Using Parallel Tracking to Drive Growth in a Mobile-First World

Delivering a positive user experience in today’s digital economy is becoming even more important. While a second may seem like an insignificant amount of time, it can have a negative impact on conversion rates. According to Google, having a one second delay in page load time can decrease conversions by up to 20%. In addition, as page load time goes from one to five seconds, the probability of bounces increases by 90%.

Alongside features such as AMPs (Accelerated Mobile Pages) and the Mobile Speed Scoreboard, Parallel Tracking is Google’s latest advertising tool to improve page speed performance. It can reduce lost visits and can lead to increased conversions and improved ad performance. Google has stated that, since its launch advertisers have been able to reduce page load time by up to five seconds.
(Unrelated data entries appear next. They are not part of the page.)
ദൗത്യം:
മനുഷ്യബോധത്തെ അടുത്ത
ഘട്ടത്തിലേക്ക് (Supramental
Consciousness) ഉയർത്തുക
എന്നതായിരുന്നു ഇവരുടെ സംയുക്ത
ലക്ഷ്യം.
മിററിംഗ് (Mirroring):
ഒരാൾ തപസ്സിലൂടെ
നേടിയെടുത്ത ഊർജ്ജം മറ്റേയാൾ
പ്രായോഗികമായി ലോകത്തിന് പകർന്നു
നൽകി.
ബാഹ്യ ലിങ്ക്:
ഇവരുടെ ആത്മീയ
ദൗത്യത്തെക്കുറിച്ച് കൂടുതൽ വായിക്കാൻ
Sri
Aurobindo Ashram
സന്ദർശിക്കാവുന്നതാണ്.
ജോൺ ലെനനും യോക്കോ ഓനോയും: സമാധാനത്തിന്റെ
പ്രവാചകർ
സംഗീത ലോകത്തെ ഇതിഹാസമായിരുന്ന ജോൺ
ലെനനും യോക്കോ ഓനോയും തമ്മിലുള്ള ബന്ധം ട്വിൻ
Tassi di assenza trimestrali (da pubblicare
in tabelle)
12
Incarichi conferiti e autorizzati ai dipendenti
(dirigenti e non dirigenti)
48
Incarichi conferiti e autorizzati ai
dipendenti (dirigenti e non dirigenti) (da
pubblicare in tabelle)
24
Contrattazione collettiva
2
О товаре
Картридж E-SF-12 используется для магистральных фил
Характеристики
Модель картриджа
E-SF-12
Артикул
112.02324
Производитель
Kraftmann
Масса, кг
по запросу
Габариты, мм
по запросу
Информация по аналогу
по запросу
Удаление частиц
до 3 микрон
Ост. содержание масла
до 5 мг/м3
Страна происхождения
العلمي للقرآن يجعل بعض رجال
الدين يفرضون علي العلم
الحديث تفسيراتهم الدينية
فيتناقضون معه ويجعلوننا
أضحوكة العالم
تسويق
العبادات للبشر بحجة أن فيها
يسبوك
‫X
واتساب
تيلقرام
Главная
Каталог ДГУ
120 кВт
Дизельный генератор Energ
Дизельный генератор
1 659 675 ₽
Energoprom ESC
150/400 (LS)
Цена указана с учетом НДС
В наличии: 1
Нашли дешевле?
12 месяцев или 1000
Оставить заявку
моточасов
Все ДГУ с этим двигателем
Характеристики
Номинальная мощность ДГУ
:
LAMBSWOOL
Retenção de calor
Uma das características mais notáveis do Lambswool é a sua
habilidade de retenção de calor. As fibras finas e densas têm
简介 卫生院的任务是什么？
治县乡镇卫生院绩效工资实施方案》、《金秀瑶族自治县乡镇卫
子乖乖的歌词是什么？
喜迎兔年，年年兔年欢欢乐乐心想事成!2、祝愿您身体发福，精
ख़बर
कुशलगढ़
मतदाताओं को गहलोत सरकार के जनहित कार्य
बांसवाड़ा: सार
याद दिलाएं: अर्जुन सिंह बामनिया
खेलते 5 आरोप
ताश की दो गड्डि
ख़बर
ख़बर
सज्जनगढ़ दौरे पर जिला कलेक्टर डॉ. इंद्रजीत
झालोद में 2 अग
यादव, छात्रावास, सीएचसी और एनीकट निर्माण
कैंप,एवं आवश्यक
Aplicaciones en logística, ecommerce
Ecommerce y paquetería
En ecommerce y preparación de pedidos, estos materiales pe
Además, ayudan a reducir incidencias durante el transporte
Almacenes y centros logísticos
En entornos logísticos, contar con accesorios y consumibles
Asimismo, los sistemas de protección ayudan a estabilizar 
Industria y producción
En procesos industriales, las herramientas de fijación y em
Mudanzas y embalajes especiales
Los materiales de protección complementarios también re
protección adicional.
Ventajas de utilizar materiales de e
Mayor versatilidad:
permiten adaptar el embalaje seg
What is Parallel Tracking?

Advertisers are now able to send users directly from an ad to the final landing page, by processing click measurement in the background while the page loads. This advertising tool changes the way click measurement takes place when using third-party platforms, such as Marin, Search Ads 360 or Kenshoo, that rely on redirects outside the Google ecosystem.

How Does Click Tracking Work?

Advertisers who are using Google Ads click tracking system, should specify their landing page URLs in the FinalUrls, FinalMobileUrls or FinalAppUrls, depending on the ad type and network. Once users click on an advertiser’s ad, they are taken directly to the landing page URL.

If advertisers use custom click tracking (i.e. third-party platforms), then a tracking server URL needs to be specified. At serving time, users click on an ad and then sent to an intermediate landing page first (tracking server). Following this, they are redirected to the final landing page URL. This process is called linear or sequential tracking.

How Does Parallel Tracking Work?

Despite the redirects of sequential tracking being invisible to users, they can negatively impact the user experience by decreasing the page load time.

As mentioned above, with parallel tracking users are taken directly to the landing page URL, whilst click measurements (tracking URL) are loading in the background. This means that users are not sent to the tracking URLs. Users are landing directly to the final landing page, ultimately improving user experience and increasing conversion rates.

From the new tracking system, mobile landing pages on slower browsers are the ones likely to see the highest impact. For users on desktop or faster browsers, the increased loading speed will likely be unnoticeable.

Finally, Google Ads will be extending the parallel tracking update to Display and Video campaigns, effective in March 2019. This update means that advertisers will now be able to take advantage of parallel tracking in all campaign types; search, shopping, display and video.